Director – Quentin Dupieux – 2022 – France – Cert. 15 – 77m
*****
Saving the world is taking its toll on the group of superheroes known as the Tobacco Force, so their leader sends them on a week-long retreat to rebuild their team spirit – out in UK cinemas on Friday, July 7th
An ordinary family are on a car journey when the boy (Tanguy Mercier) asks his parents (David Marsais and Julia Faure) to stop. Again. They stop, He gets out to pee, but looking over the fence at which he’s about to do the deed, he can’t believe his eyes and rushes back to the car to ask if he can borrow dad’s binoculars. It’s only the start of the film, we’ve still no idea of what it’s about, and already director Quentin Dupieux (Deerskin, 2019) is upending whatever expectations we might have had to hilarious effect.
What is beyond the fence is this: a drop down to a beach. And on that beach, the group of superheroes known as the Tobacco Force is battling a giant turtle. This probably conjures in your mind an image of expensive, Hollywood CG effects. But no. What we have here is extremely low budget. For ‘giant’ read ‘man-sized’. So, a turtle played by a man in a turtle suit (special effects man Olivier Afonso) is surrounded by five blue with yellow and white detail-suited superheroes – Benzine (Gilles Lellouche from Tell No-one, Guillaume Canet, 2006), Methanol (Vincent Lacoste from Eden, Mia Hansen-Løve, 2015), Nicotine (Anaïs Demoustier from The New Girlfriend, François Ozon, 2014; Time Of The Wolf, Michael Haneke, 2003), Mercury (Jean-Pascal Zadi) and Ammonia (Oulaya Amamra) who hurl at it from their hands all the bad effects of smoking tobacco (realised with cheap and tacky special effects which could probably have been achieved as long ago as the 1940s). For a while, Mercury can’t concentrate and this threatens their task, but eventually the Tobacco Force cause the turtle to explode and themselves and the family watching from near their car to get covered in a shower of indeterminate body parts and red goop.
After this initial battle, the superheroes are sent to a camp for a week-long retreat to rebuild their team spirit. Mercury is none too happy about this as he’d planned to spend some time with his wife and kids. The team have a robot named Norbert 500 (voice: second assistant director Ferdinand Canaud) who after taking them to the camp site walks along a pier and into a lake having been programmed to self-destruct so that he can be replaced by a more recent model, Norbert 1200 (Voice: Canaud again), who turns out to be equally useless.

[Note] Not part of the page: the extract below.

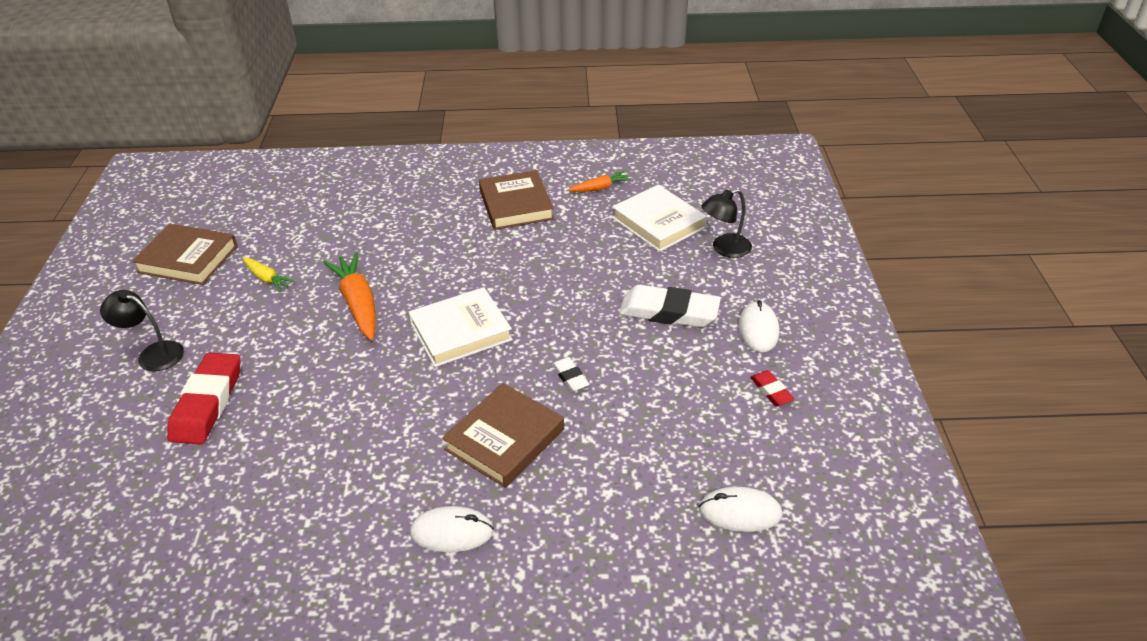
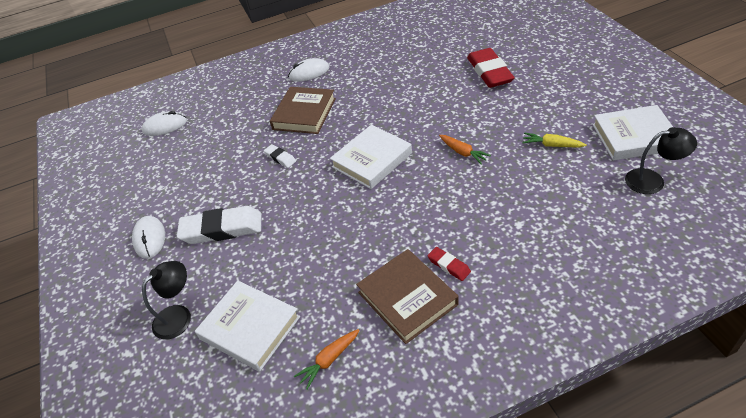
camera: 165 degrees right, 5 degrees up
(153, 354) = (558, 80): black lamp -> black lamp (652, 180)
(188, 259) = (634, 137): brown book -> white book
(358, 303) = (463, 152): orange carrot -> orange carrot, size x0.55
(771, 391) = (143, 195): red eraser -> red eraser (449, 265)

At camp, they follow the time-honoured script device of sitting around a campfire telling stories (something brilliantly done in Grim Prairie Tales, Wayne Coe, 1990), but the stories are completely bonkers. Like the one about Michael (Anthony Sonigo) being trapped painlessly in an industrial mincer whose situation gets worse every time his hapless aunt attempts to get him out of the machine by running the motor backward. We never get to the end of this story, because it’s being told by the barracuda (voice: Franck Lascombes) which Benzine has caught in the lake and is cooking for supper which burns to death before it can complete the tale, incidentally rendering it unfit to eat in the process.
They communicate with their boss, Chief Didier (voice: Alan Chabat), a rat who dribbles green saliva and has a very active sex life, something which upsets the devoted Nicotine, via a cheap, analogue TV set who informs them, in the middle of their retreat, that the evil Lézardin (Adoration, Fabrice du Welz, 2019; The Brand New Testament, Jaco Van Dormael, 2015; Man Bites Dog, Rémy Belvaux, André Bonzel, Benoît Poelvoorde, 1992) has brought forward his plan to annihilate the world and there’s nothing he can do about it. Except, when he latest consults the manual for Norbert 1200, he discovers that there is…
Writer-director-cinematographer-editor Dupieux seems here to break all the rules of film making to somehow come up with a film that’s almost indescribably funny. Much of the acting appears embarrassing and self-conscious, yet given the calibre of the cast, and how compelling these ‘bad’ performances are to watch, one has to assume that Dupieux has coaxed his actors into doing deliberately, which for the actors is both a difficult and extremely brave thing to do, and it pays off handsomely in terms of comedy.
So too with the tacky feel of the whole thing: given that his film is mad as a hatter, it’s tempting to imagine Dupieux himself equally bonkers, but if that were true he probably wouldn’t have been able to pull off what he does so brilliantly here, and the resultant film would have been an unwatchable mess. In short, this extraordinary film is one of the silliest and funniest things you’ll see in the cinema all year. Coming in at a mere, highly commendable 77 minutes in length, it’s an absolute hoot. And a treat.
Smoking Causes Coughing is out in cinemas in the UK on Friday, July 7th.